### Extract
Willie Watters

Personal information
- Full name: William Devlin Watters
- Date of birth: 5 June 1964 (age 61)
- Place of birth: Bellshill, Scotland
- Position: Forward

Youth career
- Morrison YMCA

Senior career*
- Years: Team / Apps / (Gls)
- 1985–1986: Hamilton Academical / 11 / (3)
- 1986–1988: Clyde / 48 / (13)
- 1987–1989: St Johnstone / 36 / (20)
- 1988–1991: Kilmarnock / 67 / (37)
- 1990–1991: Queen of the South / 19 / (4)
- 1991–1996: Stirling Albion / 148 / (56)
- 1995–1996: Alloa Athletic / 4 / (1)
- 1995–1997: Arbroath / 33 / (7)
- 1996–1998: Albion Rovers / 59 / (24)
- 1998–2000: Stenhousemuir / 48 / (10)

### Source information
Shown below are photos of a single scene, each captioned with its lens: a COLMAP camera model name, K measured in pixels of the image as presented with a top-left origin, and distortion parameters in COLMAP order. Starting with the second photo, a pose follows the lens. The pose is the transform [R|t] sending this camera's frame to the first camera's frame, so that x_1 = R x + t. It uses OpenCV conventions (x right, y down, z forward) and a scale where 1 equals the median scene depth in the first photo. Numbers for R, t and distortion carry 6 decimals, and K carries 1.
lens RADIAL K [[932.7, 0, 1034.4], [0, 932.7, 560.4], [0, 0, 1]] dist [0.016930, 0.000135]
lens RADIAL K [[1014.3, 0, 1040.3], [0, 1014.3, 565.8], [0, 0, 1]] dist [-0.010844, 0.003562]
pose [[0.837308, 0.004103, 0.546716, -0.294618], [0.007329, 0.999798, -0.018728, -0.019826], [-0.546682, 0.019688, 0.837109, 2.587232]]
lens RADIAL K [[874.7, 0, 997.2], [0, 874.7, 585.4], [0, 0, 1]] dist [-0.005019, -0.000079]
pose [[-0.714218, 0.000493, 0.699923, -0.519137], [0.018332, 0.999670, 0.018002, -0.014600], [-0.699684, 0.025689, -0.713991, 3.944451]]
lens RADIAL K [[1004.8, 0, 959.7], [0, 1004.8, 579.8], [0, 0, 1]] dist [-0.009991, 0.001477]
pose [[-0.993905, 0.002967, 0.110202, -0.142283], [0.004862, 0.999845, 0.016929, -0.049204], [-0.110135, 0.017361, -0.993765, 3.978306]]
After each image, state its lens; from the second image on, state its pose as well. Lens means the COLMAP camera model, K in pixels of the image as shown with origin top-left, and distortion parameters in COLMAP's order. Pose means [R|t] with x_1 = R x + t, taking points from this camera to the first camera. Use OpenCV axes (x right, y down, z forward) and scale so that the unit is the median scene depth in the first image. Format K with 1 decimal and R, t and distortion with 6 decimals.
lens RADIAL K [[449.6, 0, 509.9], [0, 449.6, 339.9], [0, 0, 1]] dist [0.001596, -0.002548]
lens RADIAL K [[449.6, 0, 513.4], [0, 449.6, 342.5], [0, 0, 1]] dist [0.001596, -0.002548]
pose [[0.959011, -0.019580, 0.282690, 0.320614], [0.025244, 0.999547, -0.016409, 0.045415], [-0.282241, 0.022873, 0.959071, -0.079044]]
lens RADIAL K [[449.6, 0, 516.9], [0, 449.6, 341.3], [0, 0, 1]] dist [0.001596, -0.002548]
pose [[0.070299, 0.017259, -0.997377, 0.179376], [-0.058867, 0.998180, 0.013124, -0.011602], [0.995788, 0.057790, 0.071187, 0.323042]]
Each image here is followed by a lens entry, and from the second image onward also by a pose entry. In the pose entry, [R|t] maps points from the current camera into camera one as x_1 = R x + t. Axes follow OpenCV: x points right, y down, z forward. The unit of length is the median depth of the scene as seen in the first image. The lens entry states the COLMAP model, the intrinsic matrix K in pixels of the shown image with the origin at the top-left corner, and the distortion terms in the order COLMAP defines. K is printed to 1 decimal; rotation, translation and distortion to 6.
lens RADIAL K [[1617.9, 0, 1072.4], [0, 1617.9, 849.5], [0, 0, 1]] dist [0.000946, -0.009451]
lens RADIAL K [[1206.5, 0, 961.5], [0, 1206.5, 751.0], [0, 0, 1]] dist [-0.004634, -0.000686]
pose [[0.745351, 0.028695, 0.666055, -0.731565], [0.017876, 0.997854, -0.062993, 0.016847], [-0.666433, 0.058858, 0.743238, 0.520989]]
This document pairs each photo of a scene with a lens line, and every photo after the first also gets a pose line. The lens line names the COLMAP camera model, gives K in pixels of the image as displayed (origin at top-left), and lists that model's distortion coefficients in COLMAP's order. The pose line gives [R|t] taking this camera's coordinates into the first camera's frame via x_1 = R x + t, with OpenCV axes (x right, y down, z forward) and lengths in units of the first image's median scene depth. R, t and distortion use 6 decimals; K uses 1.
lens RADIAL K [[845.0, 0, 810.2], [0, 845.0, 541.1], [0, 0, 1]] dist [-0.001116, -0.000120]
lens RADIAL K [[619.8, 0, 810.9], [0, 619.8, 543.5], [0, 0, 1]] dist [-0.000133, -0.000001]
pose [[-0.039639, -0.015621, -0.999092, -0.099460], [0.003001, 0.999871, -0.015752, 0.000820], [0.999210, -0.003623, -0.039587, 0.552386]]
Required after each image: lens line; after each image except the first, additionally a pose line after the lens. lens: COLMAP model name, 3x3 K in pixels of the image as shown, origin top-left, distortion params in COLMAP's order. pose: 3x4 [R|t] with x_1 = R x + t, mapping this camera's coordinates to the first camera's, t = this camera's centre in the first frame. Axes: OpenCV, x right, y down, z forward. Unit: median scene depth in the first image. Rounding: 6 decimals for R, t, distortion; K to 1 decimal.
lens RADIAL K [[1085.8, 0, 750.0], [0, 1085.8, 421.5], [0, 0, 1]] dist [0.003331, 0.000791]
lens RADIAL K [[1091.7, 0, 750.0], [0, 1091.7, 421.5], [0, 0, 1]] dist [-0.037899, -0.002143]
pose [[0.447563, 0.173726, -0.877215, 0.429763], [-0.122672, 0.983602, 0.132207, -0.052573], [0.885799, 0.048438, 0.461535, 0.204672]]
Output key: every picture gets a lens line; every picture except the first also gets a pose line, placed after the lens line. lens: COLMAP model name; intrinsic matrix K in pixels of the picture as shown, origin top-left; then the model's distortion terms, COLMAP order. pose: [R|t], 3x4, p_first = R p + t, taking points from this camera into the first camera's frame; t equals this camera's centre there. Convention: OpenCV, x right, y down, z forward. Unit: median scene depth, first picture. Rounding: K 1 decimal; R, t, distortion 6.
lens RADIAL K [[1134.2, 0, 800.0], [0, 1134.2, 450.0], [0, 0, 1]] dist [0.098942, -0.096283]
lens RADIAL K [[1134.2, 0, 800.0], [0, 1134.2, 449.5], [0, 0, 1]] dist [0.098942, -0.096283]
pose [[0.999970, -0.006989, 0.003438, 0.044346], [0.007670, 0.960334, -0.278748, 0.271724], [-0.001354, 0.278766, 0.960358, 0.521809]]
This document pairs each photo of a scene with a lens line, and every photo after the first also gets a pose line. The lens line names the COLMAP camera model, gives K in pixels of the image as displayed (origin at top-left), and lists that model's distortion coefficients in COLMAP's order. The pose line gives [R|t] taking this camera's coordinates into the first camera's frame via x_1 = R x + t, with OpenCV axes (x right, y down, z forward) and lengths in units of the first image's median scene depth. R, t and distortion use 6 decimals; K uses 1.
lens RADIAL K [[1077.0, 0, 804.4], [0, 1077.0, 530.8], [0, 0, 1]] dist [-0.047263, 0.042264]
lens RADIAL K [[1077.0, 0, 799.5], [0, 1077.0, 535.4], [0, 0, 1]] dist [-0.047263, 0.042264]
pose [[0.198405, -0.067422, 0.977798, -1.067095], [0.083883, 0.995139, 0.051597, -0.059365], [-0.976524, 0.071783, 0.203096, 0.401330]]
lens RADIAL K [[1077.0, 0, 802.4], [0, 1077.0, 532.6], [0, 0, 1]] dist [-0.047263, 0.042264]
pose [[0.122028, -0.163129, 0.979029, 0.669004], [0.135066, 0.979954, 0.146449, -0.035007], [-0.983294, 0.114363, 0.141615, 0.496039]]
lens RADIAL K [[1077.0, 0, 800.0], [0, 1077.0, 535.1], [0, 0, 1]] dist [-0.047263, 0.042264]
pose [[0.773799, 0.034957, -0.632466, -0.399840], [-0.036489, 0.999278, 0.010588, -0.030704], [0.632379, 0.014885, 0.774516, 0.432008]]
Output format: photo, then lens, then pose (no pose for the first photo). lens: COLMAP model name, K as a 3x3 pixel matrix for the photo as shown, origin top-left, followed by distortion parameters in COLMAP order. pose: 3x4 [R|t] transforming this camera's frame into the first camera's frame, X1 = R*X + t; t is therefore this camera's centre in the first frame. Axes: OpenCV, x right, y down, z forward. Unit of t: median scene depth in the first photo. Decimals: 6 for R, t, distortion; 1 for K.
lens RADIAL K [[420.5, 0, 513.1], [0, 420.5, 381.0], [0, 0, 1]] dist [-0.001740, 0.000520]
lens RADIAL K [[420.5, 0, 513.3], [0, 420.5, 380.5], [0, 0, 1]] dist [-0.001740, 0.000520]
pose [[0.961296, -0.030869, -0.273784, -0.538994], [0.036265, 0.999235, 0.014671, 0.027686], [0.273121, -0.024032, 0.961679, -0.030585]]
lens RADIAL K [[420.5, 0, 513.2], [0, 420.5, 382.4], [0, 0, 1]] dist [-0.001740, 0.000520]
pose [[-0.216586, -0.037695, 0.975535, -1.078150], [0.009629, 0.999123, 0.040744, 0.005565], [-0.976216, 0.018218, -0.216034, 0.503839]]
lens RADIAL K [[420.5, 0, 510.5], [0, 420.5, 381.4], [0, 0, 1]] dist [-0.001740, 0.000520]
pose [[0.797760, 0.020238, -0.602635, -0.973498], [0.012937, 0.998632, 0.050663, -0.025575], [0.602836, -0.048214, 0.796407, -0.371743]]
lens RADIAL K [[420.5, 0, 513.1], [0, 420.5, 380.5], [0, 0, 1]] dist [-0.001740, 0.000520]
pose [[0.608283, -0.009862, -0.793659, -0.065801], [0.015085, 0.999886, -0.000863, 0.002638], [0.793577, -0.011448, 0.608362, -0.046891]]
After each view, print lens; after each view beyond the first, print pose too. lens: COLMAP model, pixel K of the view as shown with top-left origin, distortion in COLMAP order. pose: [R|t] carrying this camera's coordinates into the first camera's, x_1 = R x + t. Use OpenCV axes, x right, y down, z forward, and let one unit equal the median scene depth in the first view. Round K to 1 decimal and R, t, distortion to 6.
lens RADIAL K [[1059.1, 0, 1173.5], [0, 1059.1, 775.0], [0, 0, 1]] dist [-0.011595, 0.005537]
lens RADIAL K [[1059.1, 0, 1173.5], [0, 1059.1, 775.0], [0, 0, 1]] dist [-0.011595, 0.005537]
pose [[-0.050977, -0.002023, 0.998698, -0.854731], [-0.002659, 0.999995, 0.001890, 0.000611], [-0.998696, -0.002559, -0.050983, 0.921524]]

### Set of tasks
a: From the senior career table in the Willie Watters profile, list every club where he scored 20 or more league goals.
b: Pick up the Willie Watters profile after its final line and carry it forward.

### Answers by item
a: St Johnstone (20), Kilmarnock (37), Stirling Albion (56), Albion Rovers (24)

b:
- 1999–2000: Dumbarton / 9 / (2)
- Total:  / 482 / (177)

= Willie Watters =

Scottish footballer

William Devlin Watters (born 5 June 1964) is a Scottish retired footballer who played for Hamilton Academical, Clyde, St Johnstone, Kilmarnock, Queen of the South, Stirling Albion, Alloa Athletic, Arbroath, Albion Rovers, Stenhousemuir and Dumbarton. Outside football, Watters worked as a carpet fitter.